13. Now to the question of sentence. During the pendency of the appeal an application was filed Under Section 320(5) Cr. P.C. for grant of leave to compound the offence and to take the factum of compromise into consideration while awarding sentence. This Court by order dated 29-10-96 had directed that the said application shall be heard at the time of final hearing. Apart from the fact that such an offence is not compoundable I am of the firm view that compromise of this nature cannot be a factor for consideration in a case of rape for reduction with regard to quantum of punishment. It is to be borne in mind that the appellant was a married person at the time of commission of rape. He not only betrayed the faith reposed in him by his wife but also destroyed the dreams of a child.
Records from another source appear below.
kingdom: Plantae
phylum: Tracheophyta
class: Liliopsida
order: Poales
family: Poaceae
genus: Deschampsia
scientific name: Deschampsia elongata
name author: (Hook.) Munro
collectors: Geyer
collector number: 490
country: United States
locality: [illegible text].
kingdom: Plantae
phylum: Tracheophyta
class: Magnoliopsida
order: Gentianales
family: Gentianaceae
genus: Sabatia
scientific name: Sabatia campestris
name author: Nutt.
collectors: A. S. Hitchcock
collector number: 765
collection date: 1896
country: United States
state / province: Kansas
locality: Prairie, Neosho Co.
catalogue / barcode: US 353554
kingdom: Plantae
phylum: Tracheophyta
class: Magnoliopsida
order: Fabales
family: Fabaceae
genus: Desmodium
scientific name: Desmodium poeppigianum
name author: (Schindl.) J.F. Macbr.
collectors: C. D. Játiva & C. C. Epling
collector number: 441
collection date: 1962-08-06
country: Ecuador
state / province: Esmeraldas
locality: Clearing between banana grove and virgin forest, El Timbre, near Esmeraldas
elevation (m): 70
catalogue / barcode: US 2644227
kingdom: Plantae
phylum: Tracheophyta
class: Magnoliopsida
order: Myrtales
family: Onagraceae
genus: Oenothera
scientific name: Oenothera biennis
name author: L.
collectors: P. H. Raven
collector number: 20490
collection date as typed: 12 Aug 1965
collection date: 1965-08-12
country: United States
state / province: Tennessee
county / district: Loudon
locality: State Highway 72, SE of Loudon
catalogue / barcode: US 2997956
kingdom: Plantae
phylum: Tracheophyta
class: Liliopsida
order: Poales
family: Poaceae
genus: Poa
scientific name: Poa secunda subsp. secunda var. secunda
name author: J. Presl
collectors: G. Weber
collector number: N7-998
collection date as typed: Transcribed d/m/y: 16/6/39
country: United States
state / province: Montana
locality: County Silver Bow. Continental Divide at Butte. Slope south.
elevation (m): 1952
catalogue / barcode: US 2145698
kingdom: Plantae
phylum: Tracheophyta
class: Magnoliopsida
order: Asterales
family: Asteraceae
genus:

The childhood is very dear to everyone. The appellant has created a situation by which the prosecutrix has been compelled not to charish the tranquil pleas and memorise of the childhood but would be forced to carry the traumatic experience was imposed on her in the blossam of adolescence, it is to be remembered that a crime of rape is not a crime against an individual but a crime which destroys the basic equilibrium of the social atmosphere. An offence against the body of a women lowers her dignity and mars her reputation. It is said that every one’s physical frame is his or her temple. No one has any right of encroachment. In this regard I may refer to the judgment passed in Bholaram v. State of M.P. Cr. A. No. 119/87 disposed of on 15-5-97 reported in (1997) 2 MPLJ 504 wherein this Court has held as follows :-
While dealing with accused for commission of offence of rape it is to be borne in mind that the monetary pleasure of one causes devastating effect in another. Apart from the individual suffering the society as a whole is compelled to suffer as it creates an incurable dent in the fabric of the milieu. The cry of the collective has to be answered and respected while imposing a sentence.
Keeping the aforesaid principles in view, it can be decidedly said that the accused/appellant does not deserve lenient delineation.
14. Consequently, the appeal fails and the same is accordingly dismissed.